Monday, August 27, 2012

Biting Off More Than I Could Chew

I have been at this mountain bike thing now about 27 years.  In the beginning I had no clue.  There were few people riding them in our area back in 1985/86.  I rode alone staying mostly on old tote roads, ATV trails and snowmoblie trails scattered around my home on Sam Page Road..  In the first couple of years I built some fitness, but my skill set was still crude.  I learned every technique the hard way.  Scars, scrapes. bruised bones, and 5 helmets later some notion of how to ride in the woods began to settle in.

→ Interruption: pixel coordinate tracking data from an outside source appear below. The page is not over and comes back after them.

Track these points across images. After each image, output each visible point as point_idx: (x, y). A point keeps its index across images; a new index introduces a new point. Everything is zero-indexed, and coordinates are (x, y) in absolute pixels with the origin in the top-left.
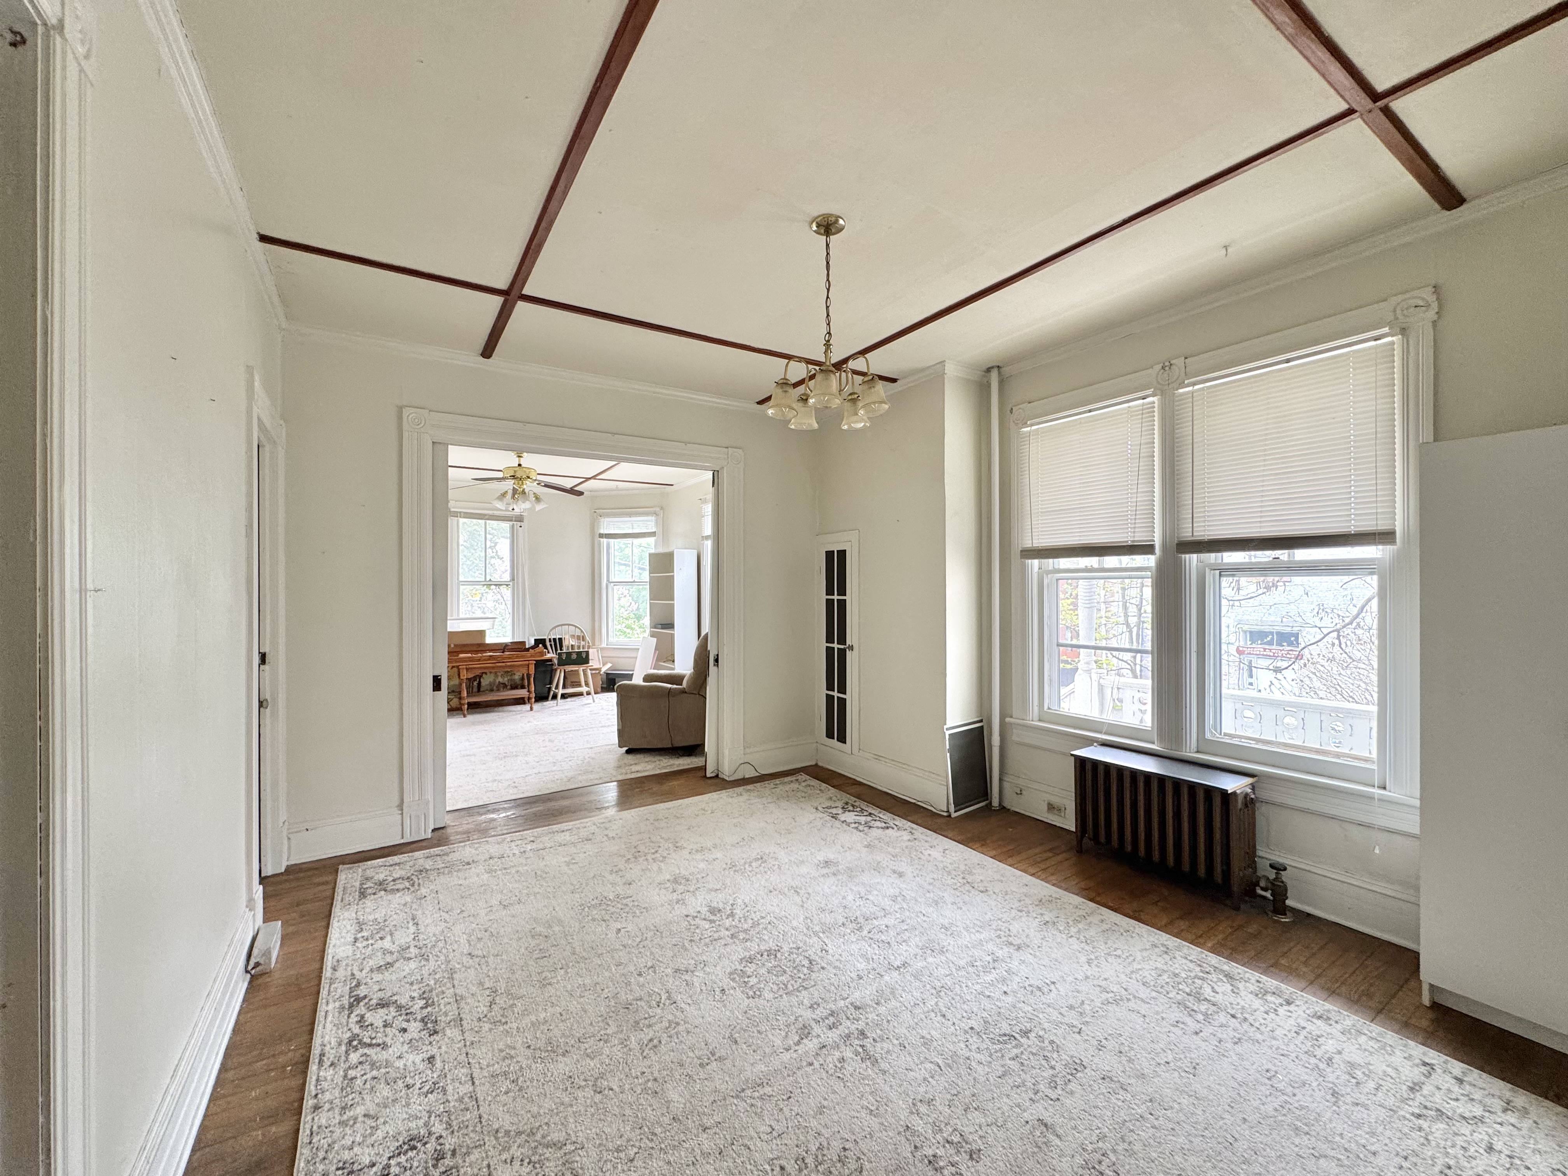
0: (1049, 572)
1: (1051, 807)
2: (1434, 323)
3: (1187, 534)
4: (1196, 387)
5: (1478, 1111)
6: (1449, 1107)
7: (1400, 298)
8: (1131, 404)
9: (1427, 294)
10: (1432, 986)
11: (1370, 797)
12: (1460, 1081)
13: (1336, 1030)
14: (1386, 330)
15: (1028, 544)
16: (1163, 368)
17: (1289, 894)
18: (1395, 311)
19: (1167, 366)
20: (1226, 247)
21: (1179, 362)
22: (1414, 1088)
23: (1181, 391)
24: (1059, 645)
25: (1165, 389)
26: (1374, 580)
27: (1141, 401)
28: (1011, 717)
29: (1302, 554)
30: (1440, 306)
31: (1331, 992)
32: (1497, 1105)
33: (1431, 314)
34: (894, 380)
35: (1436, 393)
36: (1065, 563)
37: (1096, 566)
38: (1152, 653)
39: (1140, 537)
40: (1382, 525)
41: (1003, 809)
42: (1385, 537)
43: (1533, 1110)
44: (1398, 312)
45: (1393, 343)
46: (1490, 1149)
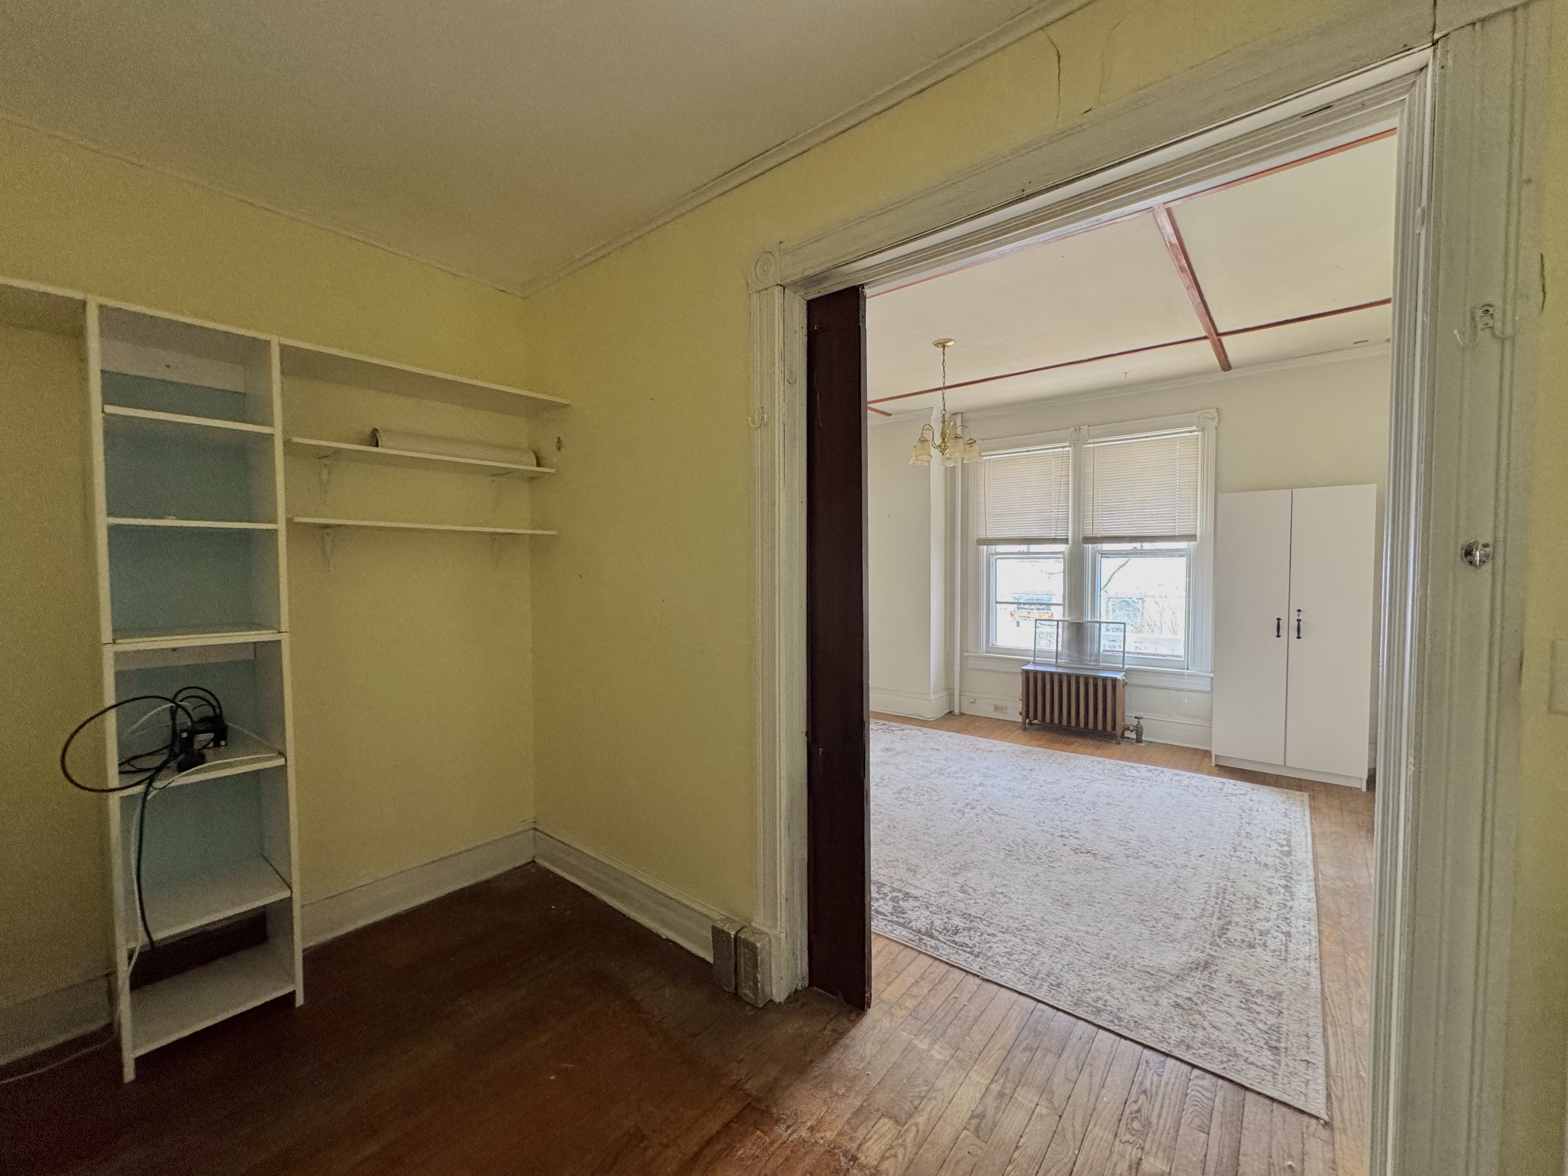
0: (993, 554)
1: (996, 708)
2: (1216, 427)
3: (1089, 533)
4: (1096, 445)
5: (1245, 792)
6: (1234, 792)
7: (1201, 412)
8: (1056, 450)
9: (1213, 411)
10: (1216, 756)
11: (1182, 675)
12: (1235, 785)
13: (1185, 778)
14: (1194, 428)
15: (983, 535)
16: (1075, 430)
17: (1144, 732)
18: (1199, 418)
19: (1078, 429)
20: (1126, 373)
21: (1085, 428)
22: (1221, 789)
23: (1086, 446)
24: (997, 603)
25: (1076, 443)
26: (1184, 560)
27: (1061, 449)
28: (968, 652)
29: (1147, 546)
30: (1219, 420)
31: (1176, 767)
32: (1250, 789)
33: (1215, 423)
34: (890, 415)
35: (1216, 465)
36: (1001, 548)
37: (1026, 550)
38: (1064, 605)
39: (1061, 534)
40: (1191, 532)
41: (962, 714)
42: (1192, 537)
43: (1261, 789)
44: (1201, 419)
45: (1198, 435)
46: (1252, 800)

It was probably a good thing I was 27 years younger when I started.  Had I had to endure the rude awakening off road riding supplied at my current age of 60, I would never go back into the woods again.  But there is that 27 years of experience so now I ride within my skill set, my mind set and base every ride on the notion of finishing in one piece.

The one thing I don't have as much of as I did when 33 years old is as much piss and vinegar as I had then.  Fitness is something you kinda have naturally while young, but have to work hard to keep as you age.  I have not worked hard at it, so my bag of piss and vinegar is always on the low side.

No ride pounded that home more dramatically than yesterday's ride.  A group of us drove up to Conway, New Hampshire to ride an area in the White Mountain National Forest known as Moat Mountain/ Mineral Trail Area.  As I had almost a full summer of riding under my belt, I was sure I could handle the planned route I had thought about all week.  Hmm...............................  Seems I was wrong.

We embarked on our day's ride around 8:30 AM.  A couple of miscues and finally we settled in on the "Boulder Tent Trail" that heads out to "White Horse Ledge".  The "Boulder Tent Trail" has not one inch of level ground.  It is either goping up or going down.  Matter of fact if you ponder that graph for a moment it would appear that in the whole ride, the only part that approached being level was the 2 plus miles we did on the "Electric Loop".  And by the time we got there I was spent and could only be grateful I was not climbing .

According to Dave's GPS unit we climbed for 1400 plus feet in 12 plus miles.  That translates to 6 miles of climbing.  Hmm............  When we finally got back to the cars 4 hours later, it felt more like 5003 feet of climbing in 25 miles.

What a brutal way to know you are alive.  I can't wait to tackle that area again.